2019年7月19日(金 Friday) 16:50-18:35

場所

東京大学大学院経済学研究科 学術交流棟 (小島ホール)1階 第1セミナー室 [地図]
in Seminar Room 1 on the 1st floor of the Economics Research Annex (Kojima Hall) [Map]

報告

城田慎一郎(理化学研究所)

Robust Bayesian Nonparametric Inference for Heterogeneous Treatment Effects

要旨(Abstract)  近年、医療・経営分野において、異質因果効果の推定が注目を集めており、様々な機械学習・統計手法が提案されている。本発表では、異質因果効果の推定手法として、ベイズノンパラメトリック手法、特にガウス過程を用いた推定手法を紹介する。動機づけとなるデータとして、特にレセプトデータに代表される大規模医療データへの応用を念頭におき、サンプルセットの持つ異質性を考慮した手法を提案し、シミュレーション実験による検証を行う。

日時

2019年9月4日(水 Wednesday) 17:00-18:30  ※日時に注意

場所

東京大学大学院経済学研究科 学術交流棟 (小島ホール)1階 第1セミナー室 [地図]
in Seminar Room 1 on the 1st floor of the Economics Research Annex (Kojima Hall) [Map]

報告

Francis Hui (Australian National University)

### 設問一覧
(A) 提示文の「2019年9月4日(水 Wednesday) 17:00-18:30」から「(Australian National University)」までを、そのまま書き写してください。
(B) 提示文の要旨によると、城田慎一郎の発表で提案される手法がサンプルセットの持つ異質性を考慮しているのはなぜですか？1〜3文で説明してください。

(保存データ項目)
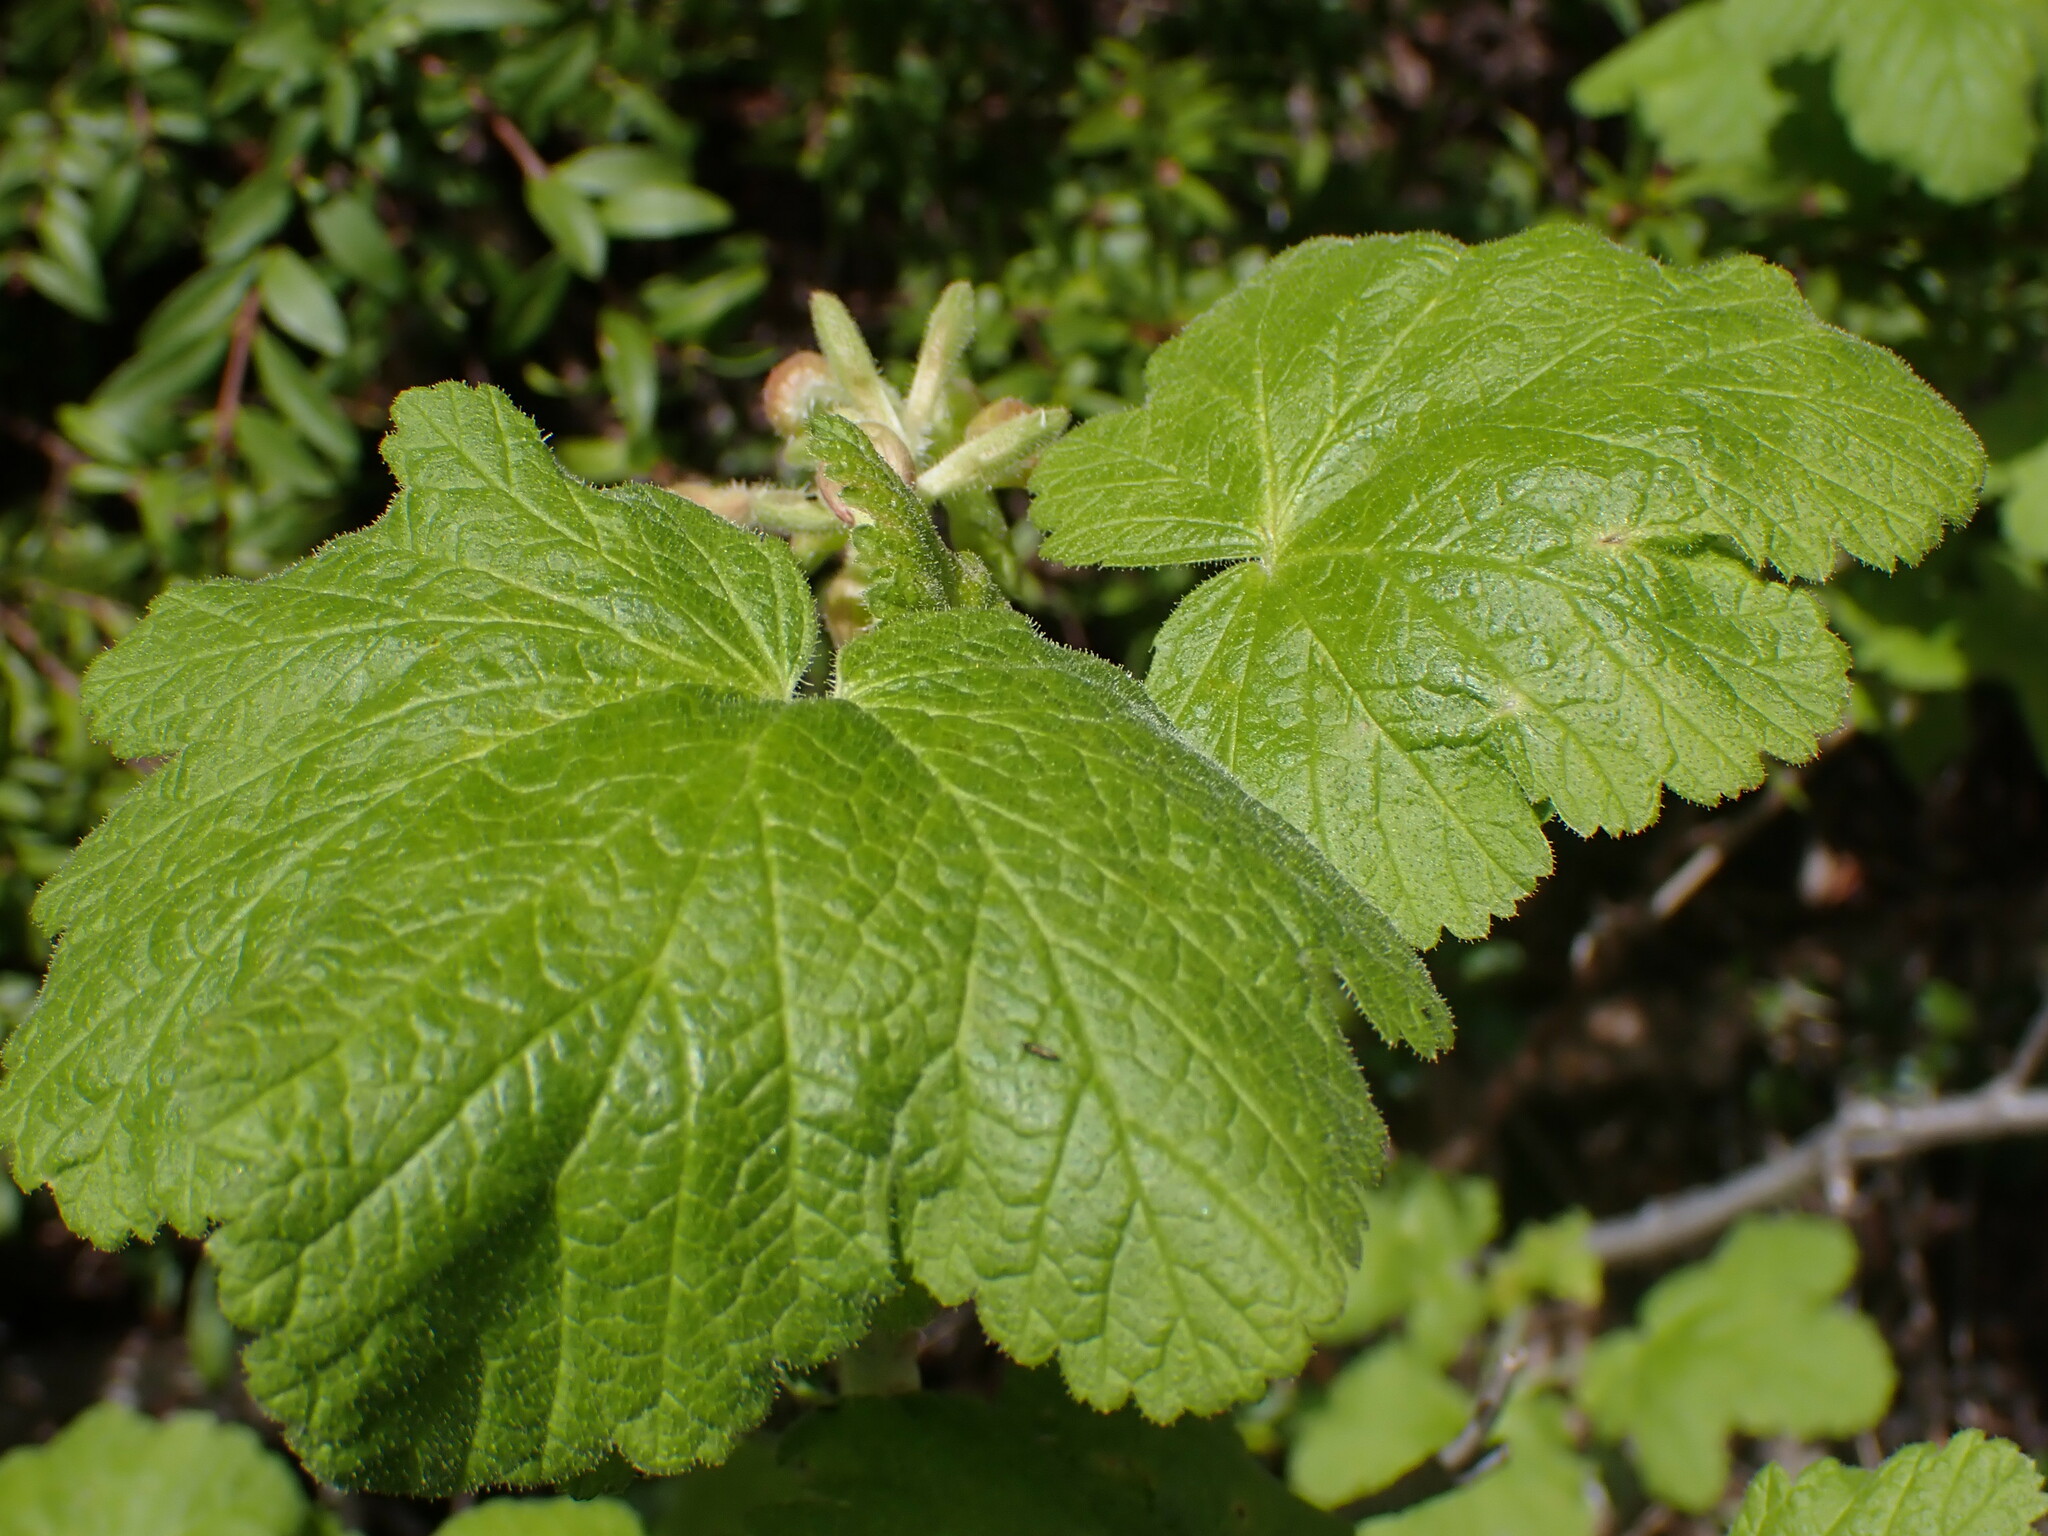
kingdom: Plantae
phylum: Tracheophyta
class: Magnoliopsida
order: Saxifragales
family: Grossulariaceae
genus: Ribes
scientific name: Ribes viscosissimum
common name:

### 解答
(A)
2019年9月4日(水 Wednesday) 17:00-18:30  ※日時に注意

場所

東京大学大学院経済学研究科 学術交流棟 (小島ホール)1階 第1セミナー室 [地図]
in Seminar Room 1 on the 1st floor of the Economics Research Annex (Kojima Hall) [Map]

報告

Francis Hui (Australian National University)

(B) 動機づけとなるデータとして、レセプトデータに代表される大規模医療データへの応用を念頭に置いているためです。